- U.S. 12" single

Single by David Bowie
- B-side: "Alabama Song"
- Released: Spring 1980
- Recorded: 1980
- Genre: Ambient
- Length: 3:08
- Label: RCA Victor
- Songwriter: David Bowie
- Producers: David Bowie; Tony Visconti;

David Bowie singles chronology
| "Alabama Song" (1980) | "Crystal Japan" (1980) | "Ashes to Ashes" (1980) |

= Crystal Japan =

Song by David Bowie

"Crystal Japan" is an instrumental piece written by David Bowie and released as a single in Japan in spring 1980. It was recorded during the Scary Monsters sessions that year.

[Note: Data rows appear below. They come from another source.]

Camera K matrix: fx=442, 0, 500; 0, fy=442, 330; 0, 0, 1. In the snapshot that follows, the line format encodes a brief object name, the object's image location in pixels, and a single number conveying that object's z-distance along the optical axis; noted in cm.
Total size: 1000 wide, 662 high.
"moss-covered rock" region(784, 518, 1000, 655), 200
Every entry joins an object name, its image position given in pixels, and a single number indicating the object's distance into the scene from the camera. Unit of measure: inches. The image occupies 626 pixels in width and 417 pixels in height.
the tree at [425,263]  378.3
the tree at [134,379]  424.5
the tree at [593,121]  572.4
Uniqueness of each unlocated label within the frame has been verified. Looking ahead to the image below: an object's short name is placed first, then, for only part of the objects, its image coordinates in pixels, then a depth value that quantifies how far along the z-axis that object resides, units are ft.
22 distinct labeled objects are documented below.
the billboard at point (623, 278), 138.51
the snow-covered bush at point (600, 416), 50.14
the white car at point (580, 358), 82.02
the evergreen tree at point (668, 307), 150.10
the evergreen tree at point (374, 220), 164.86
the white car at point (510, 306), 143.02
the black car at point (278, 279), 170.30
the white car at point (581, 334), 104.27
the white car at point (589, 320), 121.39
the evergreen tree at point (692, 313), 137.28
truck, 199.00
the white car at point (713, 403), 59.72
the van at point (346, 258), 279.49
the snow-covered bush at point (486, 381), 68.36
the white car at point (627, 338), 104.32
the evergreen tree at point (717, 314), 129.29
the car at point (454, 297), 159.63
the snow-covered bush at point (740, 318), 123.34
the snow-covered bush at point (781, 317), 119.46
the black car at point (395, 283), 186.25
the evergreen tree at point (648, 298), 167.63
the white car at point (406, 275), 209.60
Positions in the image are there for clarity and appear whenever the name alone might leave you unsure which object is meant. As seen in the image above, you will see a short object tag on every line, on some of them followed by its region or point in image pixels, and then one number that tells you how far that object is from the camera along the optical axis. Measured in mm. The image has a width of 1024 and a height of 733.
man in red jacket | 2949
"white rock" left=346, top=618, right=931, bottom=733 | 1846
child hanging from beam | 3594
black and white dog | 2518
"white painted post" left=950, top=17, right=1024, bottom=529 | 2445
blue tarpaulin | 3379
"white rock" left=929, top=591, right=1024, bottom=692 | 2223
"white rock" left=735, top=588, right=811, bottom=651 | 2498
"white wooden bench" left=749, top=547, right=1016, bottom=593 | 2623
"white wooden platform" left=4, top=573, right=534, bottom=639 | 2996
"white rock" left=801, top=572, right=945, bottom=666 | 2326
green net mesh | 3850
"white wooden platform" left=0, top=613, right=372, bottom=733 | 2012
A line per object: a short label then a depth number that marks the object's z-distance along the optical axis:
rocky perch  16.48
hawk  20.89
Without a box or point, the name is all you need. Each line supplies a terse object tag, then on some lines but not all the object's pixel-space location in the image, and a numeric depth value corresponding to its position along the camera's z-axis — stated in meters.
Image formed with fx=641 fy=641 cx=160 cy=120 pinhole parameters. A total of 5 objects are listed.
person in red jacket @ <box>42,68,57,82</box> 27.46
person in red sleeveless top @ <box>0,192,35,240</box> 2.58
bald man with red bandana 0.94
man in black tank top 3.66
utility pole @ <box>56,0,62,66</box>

The instrumental was used in a Japanese commercial for the shochu Crystal Jun Rock, which also featured an appearance by Bowie, although he said at the time that the track was not specifically written for this purpose. Originally titled "Fuji Moto San", it was apparently intended to close the Scary Monsters album until replaced by "It's No Game (No. 2)".

==Track listing==
1. "Crystal Japan" (David Bowie) – 3:08
2. "Alabama Song" (Bertolt Brecht, Kurt Weill) – 3:51

==Other releases==
- The instrumental was released as the B-side to the single "Up the Hill Backwards" in March 1981. "Teenage Wildlife" was originally slated as the B-side for "Up the Hill Backwards" until Bowie found out fans were paying high prices for import copies of the "Crystal Japan" single and insisted RCA issue the track in the UK.
- In 1992, the piece was released as a bonus track on the Rykodisc reissue of the album Scary Monsters (And Super Creeps).
- "Crystal Japan" also appeared on the compilations Rare (1982) and All Saints (2001), and on Re:Call 3, part of the A New Career in a New Town (1977–1982) boxed set (2017).
- Trent Reznor of Nine Inch Nails took the melody of "Crystal Japan" and used it as the basis for the track "A Warm Place", released on their 1994 album The Downward Spiral. Bowie's official website later said the two songs were so similar that "A Warm Place" was "a thinly-veiled cover" of "Crystal Japan".